Indeed, the heroes of the environment include more policy people and artists, though I would like to think my own tribe of natural scientists was as important. Earth Day started after the wild ride of the 1960s, carried along with a growing scientific arsenal that showed nature in decline from burning rivers, toxic waste and sooty cities. Some scientists dared to speak up about those dangers in the 1960s, and some of them are still speaking up.
Earth Day and the broader zeitgeist that created it produced a phalanx of laws to protect the environment and human health, which made America greater for more people in terms of better health and new jobs. Air quality improved, water quality improved, and we have more sewage and water treatment that spread around the world.
But the divide of the environmental impacts on rich and poor has never been greater. We have improved air quality in rich nations in contrast with off-the-charts pollution levels in China and India, while the hammer of global warming, forged in richer nations, disproportionately pounds the world’s poor.
Two recent travels underscore this divide: through the streets of Rome and down the Tiber and through the cities of Peru and down its El Niño-swollen quebradas. Despite its congestion, Rome is starkly cleaner.
Both have hordes of people and motorcycles, but the lack of pollution laws and enforcement make every step along the garbage-strewn streets in Peru choked with life-shortening exhaust. When I first visited Rome in 1983, Rome’s air was also polluted from exhaust. Why Rome is cleaner today is partly due to the global impact of Earth Day, and to the fact that Europe like America is rich enough to care about clean air and water laws that increase human well-being and longevity.
For Earth Day 2017, bad news prevails about species extinction and soil degradation.

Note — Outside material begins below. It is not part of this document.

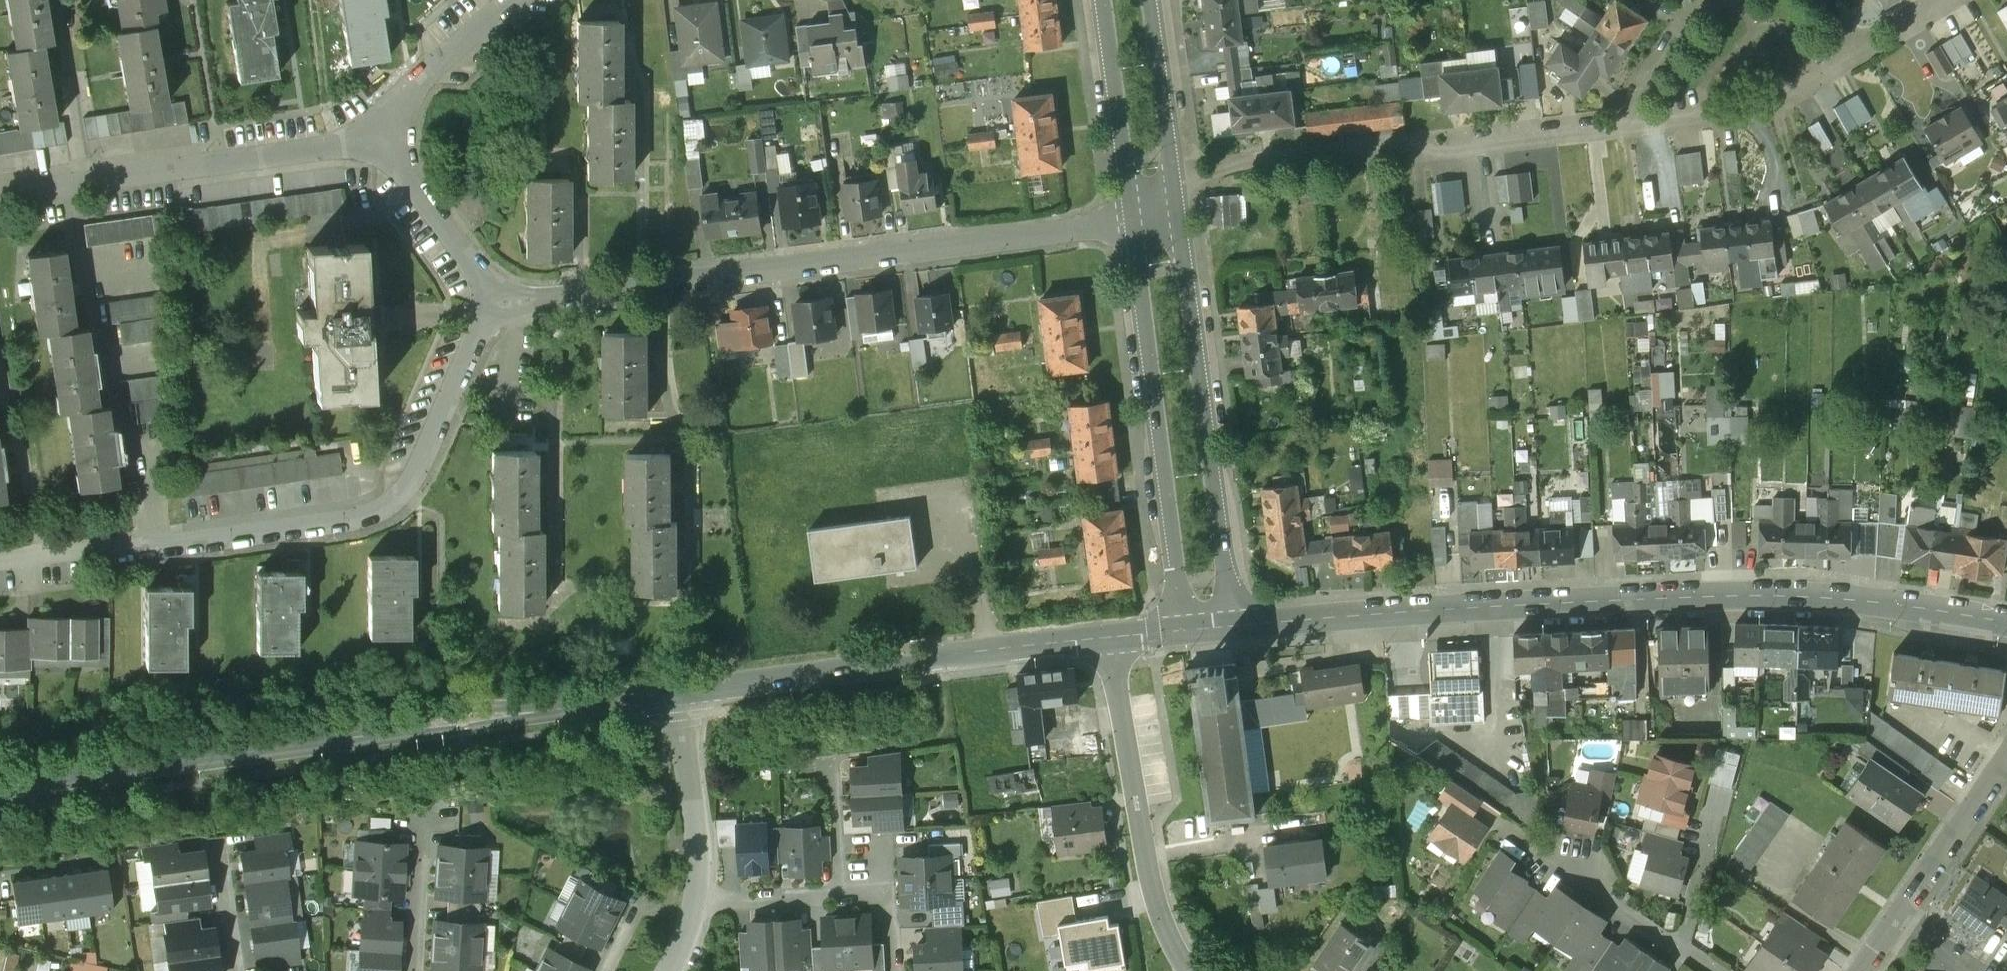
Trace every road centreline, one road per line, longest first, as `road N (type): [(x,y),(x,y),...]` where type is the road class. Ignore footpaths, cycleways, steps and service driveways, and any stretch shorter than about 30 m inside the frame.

As a participant in a recent conference in the Vatican on biological extinctions, I can say that we have made less progress on these keystones of nature — species diversity and soil health. Again, rich nations have made progress with such laws as the Endangered Species Act and steady attention on soils.
But both are always in threat as administrations change and most of the hemorrhaging of species and soils is in the tropics, where poverty and politics trump the needs for preservation. We have embarked on the sixth global extinction in the Earth’s 4.55 billion years.

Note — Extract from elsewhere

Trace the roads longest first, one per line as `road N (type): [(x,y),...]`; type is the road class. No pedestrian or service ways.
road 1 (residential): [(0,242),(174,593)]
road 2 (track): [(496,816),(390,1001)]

Long before Earth Day, but a clear precursor to it, was the Dust Bowl. Many Americans know the role the New Deal and Civilian Conservation Corps played.

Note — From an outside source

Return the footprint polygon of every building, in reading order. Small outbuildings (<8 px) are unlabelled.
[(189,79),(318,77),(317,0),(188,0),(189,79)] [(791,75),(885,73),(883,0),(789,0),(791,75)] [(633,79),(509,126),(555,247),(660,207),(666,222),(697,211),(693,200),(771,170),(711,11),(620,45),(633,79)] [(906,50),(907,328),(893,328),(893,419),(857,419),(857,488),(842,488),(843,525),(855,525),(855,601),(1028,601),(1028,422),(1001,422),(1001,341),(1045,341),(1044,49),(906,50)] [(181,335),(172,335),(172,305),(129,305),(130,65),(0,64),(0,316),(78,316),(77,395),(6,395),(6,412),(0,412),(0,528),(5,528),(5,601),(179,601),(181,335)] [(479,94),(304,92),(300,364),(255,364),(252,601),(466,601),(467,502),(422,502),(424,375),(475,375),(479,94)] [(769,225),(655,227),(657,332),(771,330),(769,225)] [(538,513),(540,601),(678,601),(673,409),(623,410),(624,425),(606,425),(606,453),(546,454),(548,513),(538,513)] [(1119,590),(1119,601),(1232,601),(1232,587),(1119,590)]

But fewer know the out-sized role that Big Hugh, the soil scientist Hugh Hammond Bennett, played when he used a skillful mastery of science and politics to organize the Soil Erosion Service. Bennett and the service that became today’s Natural Resources Conservation Service put legions to work to restore soils and their legion of ecosystem services that made America greater such as water purification, fertility and carbon sequestration.
But now enter President Donald Trump, who seems determined to cut environmental protection by slashing the very programs that grow the economy with clean technologies and save lives in the process. All types of scientists will rise from their labs and rainforests to march for science on Earth Day 2017 in Washington, D.C., and across the country to stand against the ignorance of science by those in power, who question even the basics of science.
Remember the Dust Bowl and Big Hugh and hope these marching scientists will make an administration listen.
Tim Beach is the C.B. Smith Sr. Centennial Professor of Geography and the Environment at The University of Texas at Austin.
A version of this op-ed appeared in USA Today, San Antonio Express News, Abilene Reporter News, Corpus Christi Caller Times, Waco Tribune Herald, Psychology Today and the Austin American Statesman.